#### [Description of the task]
With both ends included, repeat exactly the lines of the entries below from the one containing "0: (399, 530)" down to the one containing "21: (508, 534)", and no others.

[Saved entries]
########################################
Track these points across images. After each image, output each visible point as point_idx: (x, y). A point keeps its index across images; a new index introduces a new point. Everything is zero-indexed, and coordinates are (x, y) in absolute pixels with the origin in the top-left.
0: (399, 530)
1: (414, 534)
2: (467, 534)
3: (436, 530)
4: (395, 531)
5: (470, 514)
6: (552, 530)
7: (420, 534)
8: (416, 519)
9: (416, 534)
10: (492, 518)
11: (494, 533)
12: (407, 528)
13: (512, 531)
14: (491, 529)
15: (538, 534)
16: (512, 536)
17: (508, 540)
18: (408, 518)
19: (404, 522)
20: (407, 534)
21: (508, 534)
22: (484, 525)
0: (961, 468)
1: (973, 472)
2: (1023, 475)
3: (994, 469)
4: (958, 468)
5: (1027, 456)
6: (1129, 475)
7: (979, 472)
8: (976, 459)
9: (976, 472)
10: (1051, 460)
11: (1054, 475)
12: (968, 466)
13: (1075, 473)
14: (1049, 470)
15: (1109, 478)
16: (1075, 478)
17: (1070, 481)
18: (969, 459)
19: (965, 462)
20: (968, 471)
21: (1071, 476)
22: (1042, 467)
########################################
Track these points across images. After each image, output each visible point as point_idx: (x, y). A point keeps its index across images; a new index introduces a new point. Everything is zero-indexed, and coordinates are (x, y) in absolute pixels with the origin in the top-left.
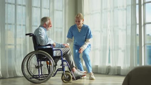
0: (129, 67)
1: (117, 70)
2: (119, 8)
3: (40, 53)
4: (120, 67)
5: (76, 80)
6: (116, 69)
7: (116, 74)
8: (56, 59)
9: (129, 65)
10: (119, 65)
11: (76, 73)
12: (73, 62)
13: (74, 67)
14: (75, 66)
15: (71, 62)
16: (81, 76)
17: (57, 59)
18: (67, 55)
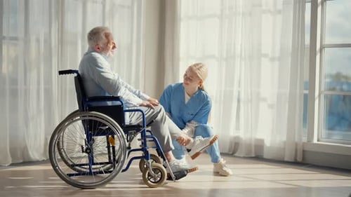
########################################
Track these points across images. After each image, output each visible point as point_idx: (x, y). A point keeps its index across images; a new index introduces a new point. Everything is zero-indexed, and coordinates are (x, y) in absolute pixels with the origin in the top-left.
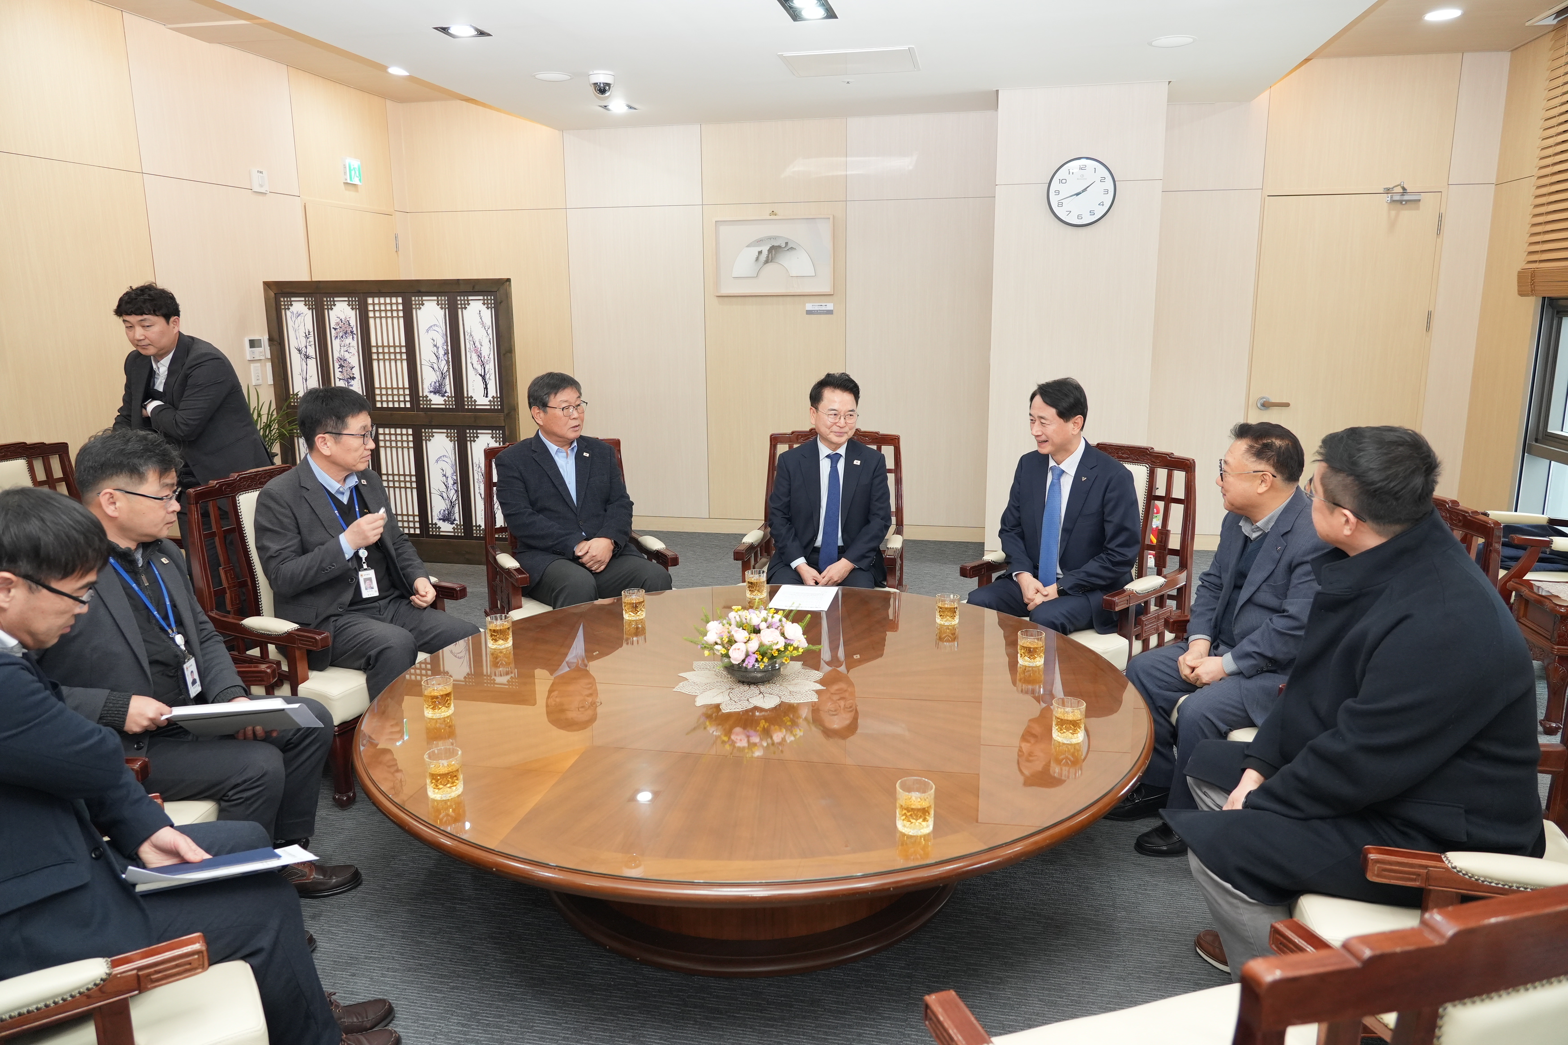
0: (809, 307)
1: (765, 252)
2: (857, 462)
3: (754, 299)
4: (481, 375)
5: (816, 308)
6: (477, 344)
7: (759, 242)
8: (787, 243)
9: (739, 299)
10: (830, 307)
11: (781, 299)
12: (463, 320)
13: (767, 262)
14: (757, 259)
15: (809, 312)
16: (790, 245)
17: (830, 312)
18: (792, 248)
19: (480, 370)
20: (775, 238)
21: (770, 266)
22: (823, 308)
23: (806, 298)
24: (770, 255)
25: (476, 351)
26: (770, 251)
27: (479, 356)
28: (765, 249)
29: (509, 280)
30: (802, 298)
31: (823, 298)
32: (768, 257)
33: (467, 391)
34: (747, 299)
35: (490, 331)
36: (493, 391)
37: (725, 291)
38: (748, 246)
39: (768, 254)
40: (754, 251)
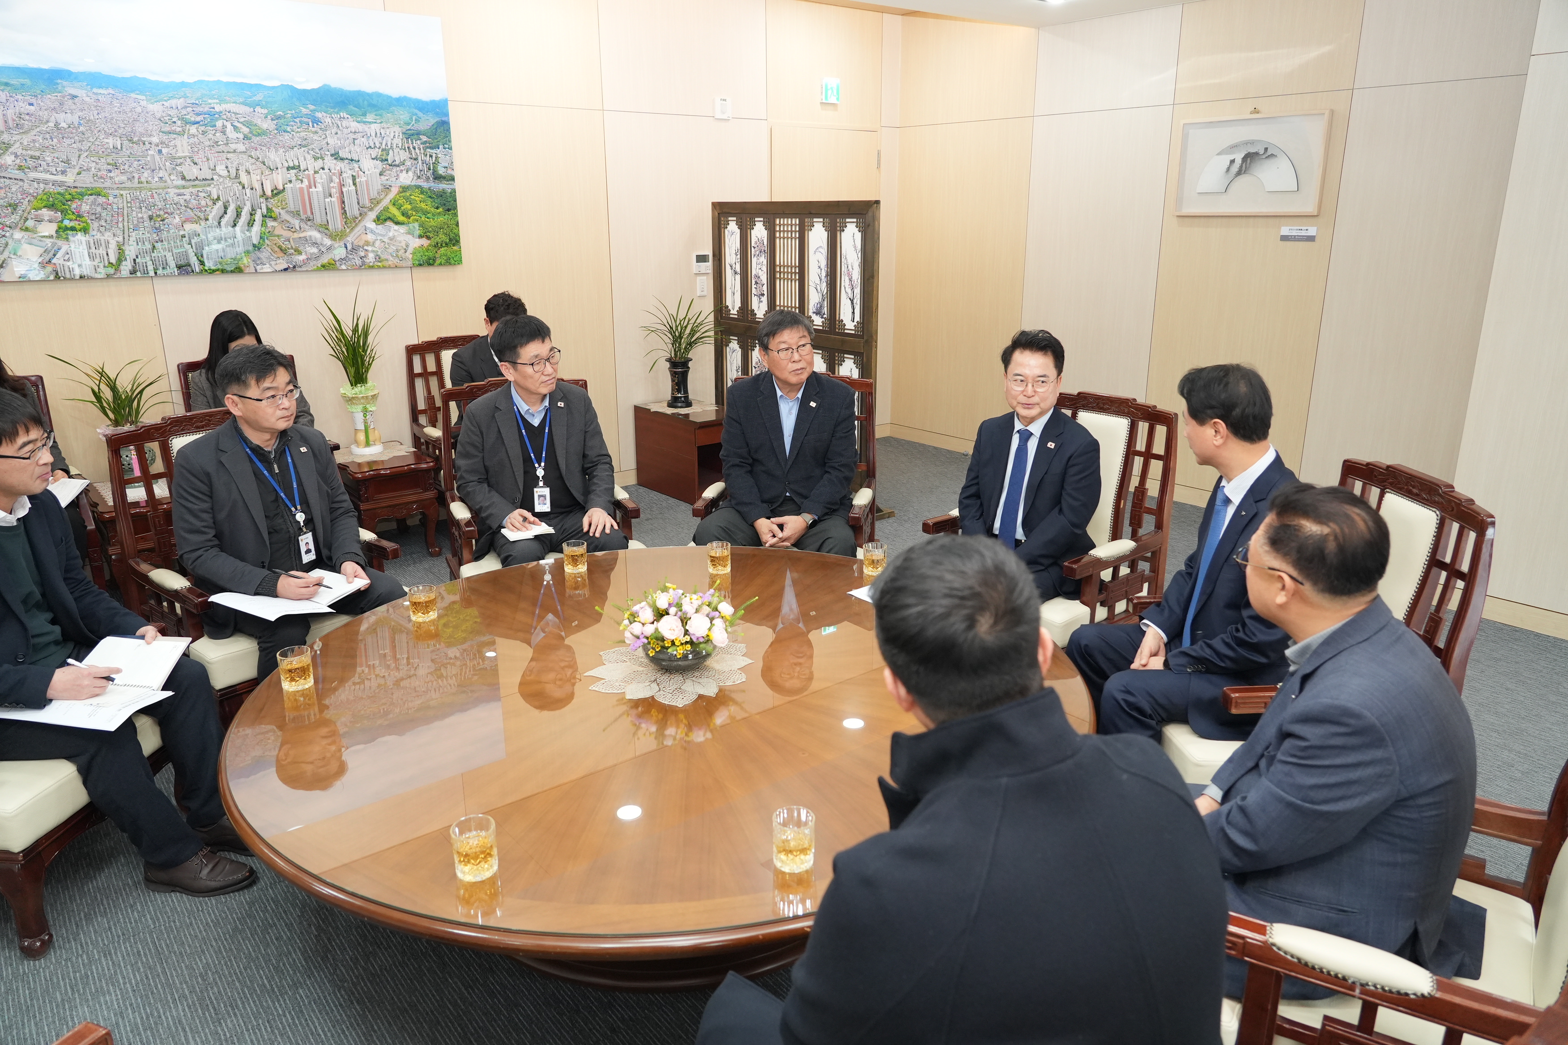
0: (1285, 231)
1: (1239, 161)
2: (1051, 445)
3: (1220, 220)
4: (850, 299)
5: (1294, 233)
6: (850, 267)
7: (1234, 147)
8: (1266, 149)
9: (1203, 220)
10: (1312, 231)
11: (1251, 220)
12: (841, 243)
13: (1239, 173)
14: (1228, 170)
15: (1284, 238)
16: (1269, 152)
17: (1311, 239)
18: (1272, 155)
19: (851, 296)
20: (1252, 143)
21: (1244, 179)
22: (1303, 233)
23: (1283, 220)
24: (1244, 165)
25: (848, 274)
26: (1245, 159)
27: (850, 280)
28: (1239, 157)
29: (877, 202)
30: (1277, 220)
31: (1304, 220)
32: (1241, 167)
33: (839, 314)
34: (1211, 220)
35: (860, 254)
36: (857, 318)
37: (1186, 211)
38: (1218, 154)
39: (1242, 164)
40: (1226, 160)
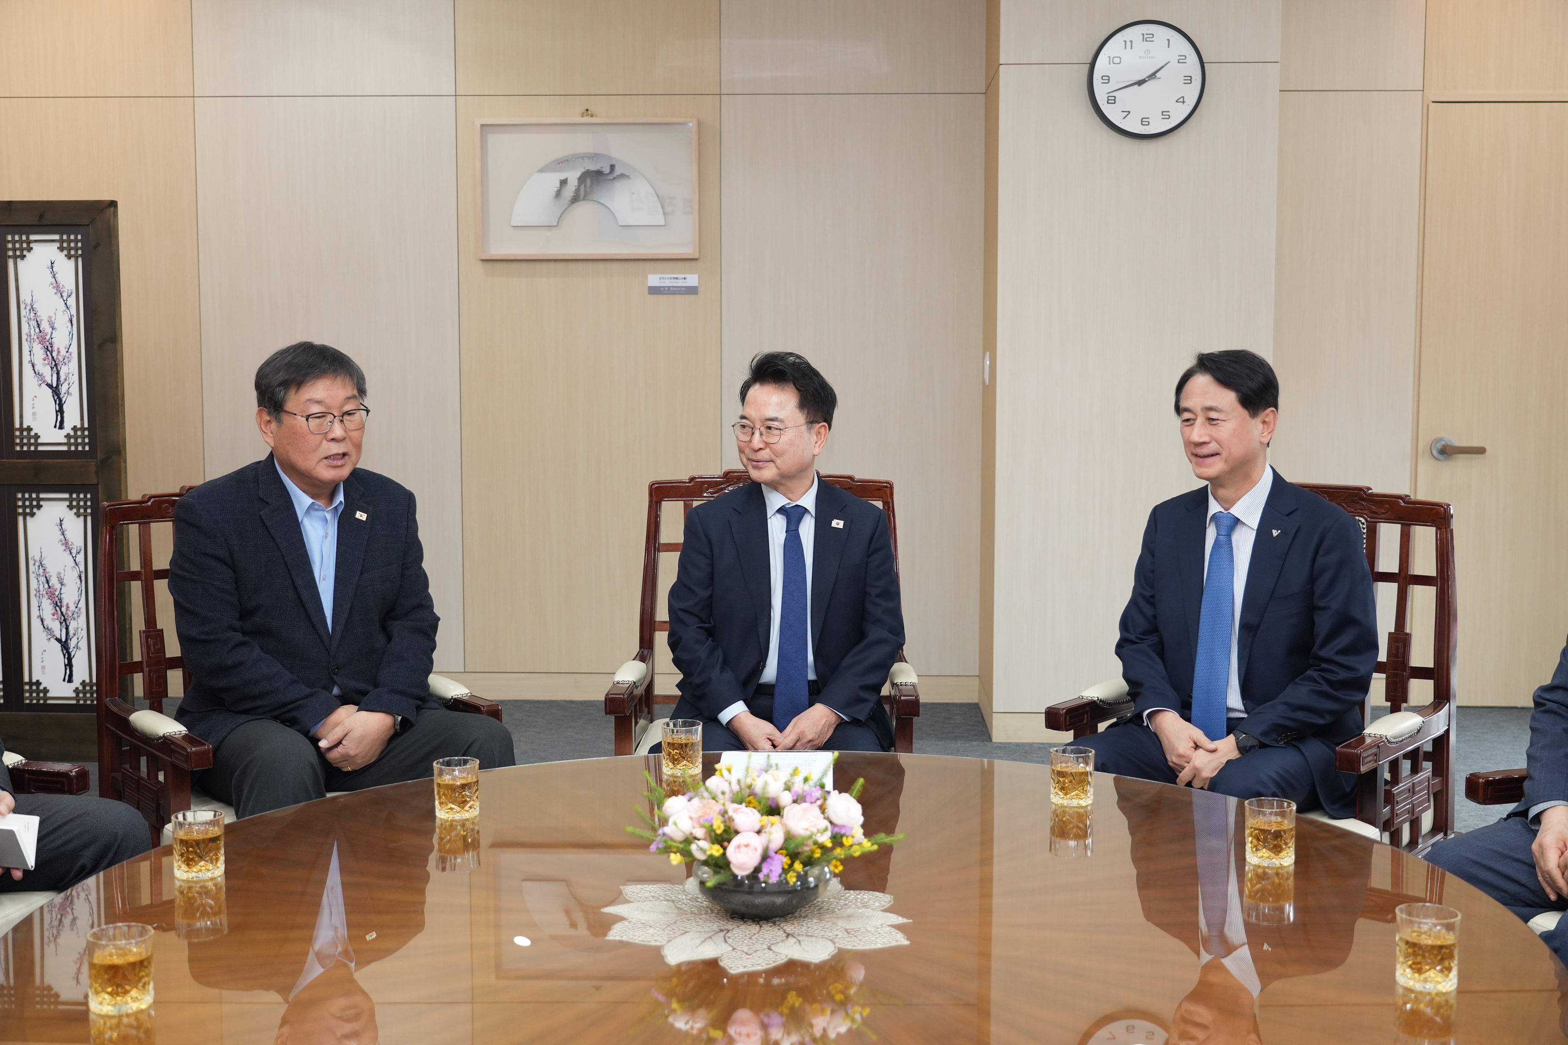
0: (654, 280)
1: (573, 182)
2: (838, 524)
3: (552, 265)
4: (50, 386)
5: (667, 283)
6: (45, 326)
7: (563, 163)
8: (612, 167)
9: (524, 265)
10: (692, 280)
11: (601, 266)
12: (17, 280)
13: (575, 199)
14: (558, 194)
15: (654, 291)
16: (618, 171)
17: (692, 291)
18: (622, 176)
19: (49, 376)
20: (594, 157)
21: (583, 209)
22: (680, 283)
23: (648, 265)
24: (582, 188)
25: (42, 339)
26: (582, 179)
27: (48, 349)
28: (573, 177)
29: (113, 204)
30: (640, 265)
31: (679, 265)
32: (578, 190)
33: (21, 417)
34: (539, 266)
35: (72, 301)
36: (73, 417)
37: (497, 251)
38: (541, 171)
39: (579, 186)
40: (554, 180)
########################################
#### [Exercise solution]
0: (399, 530)
1: (414, 534)
2: (467, 534)
3: (436, 530)
4: (395, 531)
5: (470, 514)
6: (552, 530)
7: (420, 534)
8: (416, 519)
9: (416, 534)
10: (492, 518)
11: (494, 533)
12: (407, 528)
13: (512, 531)
14: (491, 529)
15: (538, 534)
16: (512, 536)
17: (508, 540)
18: (408, 518)
19: (404, 522)
20: (407, 534)
21: (508, 534)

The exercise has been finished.